**TASKS TO PERFORM:**
(1) In the forum thread about the ReentrantReadWriteLock hang, which ConcurrentHashMap method does the poster always see in the stack traces when the hang occurs?
(2) Reproduce word for word the part of the forum thread about the ReentrantReadWriteLock hang that runs between "My application has" and "but a ConcurrentHashMap.", inclusive.

(DOCUMENT PASSAGE Opens)

ReentrantReadWriteLock hang when used within ConcurrentHashMap::compute()

437 Views Asked by At

TL;DR - In my application many threads grab a ReentrantReadWriteLock in READ mode while they are inserting entries into a ConcurrentHashMap via the compute() method, and release the READ lock once the lamdba passed to compute() has finished. There's a separate thread that grabs the ReentrantReadWriteLock in WRITE mode and very (very) quickly releases it. While all this is happening, the ConcurrentHashMap is resizing (growing AND shrinking). I encounter a hang and I always see ConcurrentHashMap::transfer(), which is called during resizing, in the stack traces. All threads are blocked waiting to grab MY ReentrantReadWriteLock. Reproducer at: https://github.com/rumpelstiltzkin/jdk_locking_bug

Am I doing something wrong as per documented behavior, or is this a JDK bug? Note that I'm NOT asking for other ways to implement my application.


Details: Here's some context around why my application is doing what it's doing. The reproducer code is a pared down version to demonstrate the problem.

My application has a write-through cache. Entries get inserted into the cache with a timestamp of when they are inserted and separate flusher-thread iterates the cache to find entries that were created after the last time the flusher-thread persisted entries to disk i.e. after last-flush-time. The cache is nothing but a ConcurrentHashMap.

(DOCUMENT PASSAGE Closes)
(SUPPLIED DATA Opens)

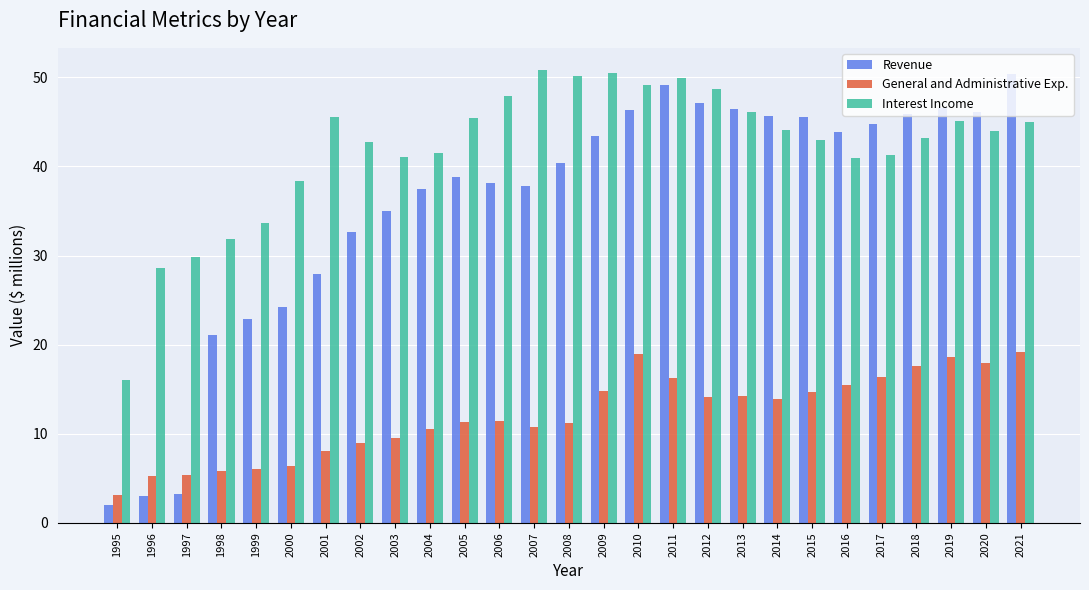

What is the highest value of the Interest Income series?

50.8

(SUPPLIED DATA Closes)

**ANSWERS:**
(1) ConcurrentHashMap::transfer(), which is called during resizing.

(2)
My application has a write-through cache. Entries get inserted into the cache with a timestamp of when they are inserted and separate flusher-thread iterates the cache to find entries that were created after the last time the flusher-thread persisted entries to disk i.e. after last-flush-time. The cache is nothing but a ConcurrentHashMap.